Warszawski sąd uznał, że Zakajew powinien pozostać na wolności, ponieważ ma status uchodźcy. Faktem niekwestionowanym jest udzielenie Zakajewowi statusu uchodźcy przez Wielką Brytanię - mówił w uzasadnieniu sędzia Piotr Schab. Dodał, że przyznanie Zakajewowi tego statusu wynika niezbicie z przedstawionych sądowi dokumentów.

Dlatego - jak tłumaczy sąd - niepodważalne jest, że decyzja władz jednego z państw członkowskich skutkuje w tej mierze odpowiedzialnością całej Unii Europejskiej. Decyzja sądu jest nieprawomocna.

Postanowienie oznacza, że Zakajew na wolności będzie czekał na decyzję w sprawie swojej ekstradycji.

Szef emigracyjnego rządu Czeczenii został w piątek rano zatrzymany przez policję i przewieziony do warszawskiej prokuratury.

Zdaniem konsula honorowego Czeczenii w Polsce złamano umowę, gdyż Zakajew miał sam się stawić u śledczych w piątek rano. Według prokuratury nie było takiej umowy. Szef emigracyjnego rządu nieuznawanej samodzielnej Czeczenii - ścigany przez Rosję międzynarodowym listem gończym - powiedział dziennikarzom po dowiezieniu do prokuratury, że spodziewa się wypełnienia procedur demokratycznych, a nie oczekuje niczego, co mogłoby naruszyć zasady prawa. Polska jest państwem praworządnym i demokratycznym. Gdy się dowiedziałem, że nie będzie problemu, zdecydowałem się przybyć - dodał, prowadzony przez policję.
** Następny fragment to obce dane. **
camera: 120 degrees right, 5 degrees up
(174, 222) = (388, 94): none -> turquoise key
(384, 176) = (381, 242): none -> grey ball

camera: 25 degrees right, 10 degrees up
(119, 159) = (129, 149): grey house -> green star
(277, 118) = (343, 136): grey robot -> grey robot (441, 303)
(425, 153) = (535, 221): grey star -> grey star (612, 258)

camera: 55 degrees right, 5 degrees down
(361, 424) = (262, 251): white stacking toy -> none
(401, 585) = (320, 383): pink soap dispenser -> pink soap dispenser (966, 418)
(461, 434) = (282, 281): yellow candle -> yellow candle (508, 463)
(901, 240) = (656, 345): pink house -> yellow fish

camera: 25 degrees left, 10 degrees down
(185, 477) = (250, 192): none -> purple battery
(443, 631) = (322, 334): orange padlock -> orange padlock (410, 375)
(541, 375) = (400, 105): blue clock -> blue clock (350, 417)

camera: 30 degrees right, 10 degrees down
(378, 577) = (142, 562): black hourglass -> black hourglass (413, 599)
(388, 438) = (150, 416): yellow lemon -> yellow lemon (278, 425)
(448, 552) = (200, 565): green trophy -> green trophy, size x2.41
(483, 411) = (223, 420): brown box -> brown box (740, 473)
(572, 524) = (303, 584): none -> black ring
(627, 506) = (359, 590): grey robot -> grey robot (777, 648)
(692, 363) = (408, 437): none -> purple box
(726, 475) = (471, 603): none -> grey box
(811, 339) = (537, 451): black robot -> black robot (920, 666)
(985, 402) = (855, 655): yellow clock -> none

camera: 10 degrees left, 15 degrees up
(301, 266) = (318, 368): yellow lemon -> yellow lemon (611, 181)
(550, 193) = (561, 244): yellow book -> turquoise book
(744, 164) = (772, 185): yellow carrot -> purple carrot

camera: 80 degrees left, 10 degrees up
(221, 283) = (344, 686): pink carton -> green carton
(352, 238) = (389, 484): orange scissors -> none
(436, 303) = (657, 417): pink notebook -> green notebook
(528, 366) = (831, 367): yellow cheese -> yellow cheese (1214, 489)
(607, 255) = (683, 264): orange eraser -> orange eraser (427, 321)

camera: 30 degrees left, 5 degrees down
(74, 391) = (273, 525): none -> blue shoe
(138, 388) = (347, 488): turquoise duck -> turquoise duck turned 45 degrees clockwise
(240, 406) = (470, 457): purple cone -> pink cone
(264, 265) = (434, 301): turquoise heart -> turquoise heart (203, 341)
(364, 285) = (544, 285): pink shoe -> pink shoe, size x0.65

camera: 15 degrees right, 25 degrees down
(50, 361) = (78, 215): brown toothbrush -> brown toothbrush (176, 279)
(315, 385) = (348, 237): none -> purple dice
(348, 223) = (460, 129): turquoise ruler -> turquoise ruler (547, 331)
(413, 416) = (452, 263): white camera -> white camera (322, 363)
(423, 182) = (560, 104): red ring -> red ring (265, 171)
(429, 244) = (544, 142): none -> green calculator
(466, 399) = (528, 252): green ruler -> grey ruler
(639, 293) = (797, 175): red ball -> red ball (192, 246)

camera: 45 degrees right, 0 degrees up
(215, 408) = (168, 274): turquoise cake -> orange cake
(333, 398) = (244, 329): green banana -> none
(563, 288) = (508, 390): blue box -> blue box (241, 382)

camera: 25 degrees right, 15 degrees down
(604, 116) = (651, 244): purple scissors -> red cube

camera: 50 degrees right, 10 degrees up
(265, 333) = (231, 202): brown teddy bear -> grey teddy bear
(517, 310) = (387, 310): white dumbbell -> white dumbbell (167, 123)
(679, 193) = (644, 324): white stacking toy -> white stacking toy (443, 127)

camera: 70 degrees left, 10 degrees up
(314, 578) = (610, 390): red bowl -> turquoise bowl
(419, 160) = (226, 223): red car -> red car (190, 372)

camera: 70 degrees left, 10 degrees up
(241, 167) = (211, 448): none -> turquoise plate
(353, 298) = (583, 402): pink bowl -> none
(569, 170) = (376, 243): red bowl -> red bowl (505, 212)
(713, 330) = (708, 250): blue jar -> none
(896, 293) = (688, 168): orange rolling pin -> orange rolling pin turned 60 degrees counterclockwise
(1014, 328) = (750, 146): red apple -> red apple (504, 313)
Polski i Rosji nie łączy dwustronna umowa o ekstradycji. Podstawą procedury jest europejska konwencja o ekstradycji z 1957 r., którą podpisały oba państwa. O dopuszczalności ekstradycji orzeka sąd. Jeśli nie zgodzi się na ekstradycję, to ta decyzja będzie ostateczna - jeśli zaś się zgodzi, ostateczną decyzję podejmie minister sprawiedliwości.

Ekstradycji można odmówić m.in., gdy zarzucany danej osobie czyn nie jest ścigany w obu państwach; jeśli nie ma gwarancji, że w danym państwie nie zostaną złamane prawa oskarżonego, pogorszona jego sytuacja lub że nie mógłby on liczyć na sprawiedliwy proces, a także - jeśli mogłaby zostać orzeczona lub wykonana kara śmierci (w Rosji jest moratorium na karę śmierci, ale istnieją ona w tamtejszym systemie prawnym).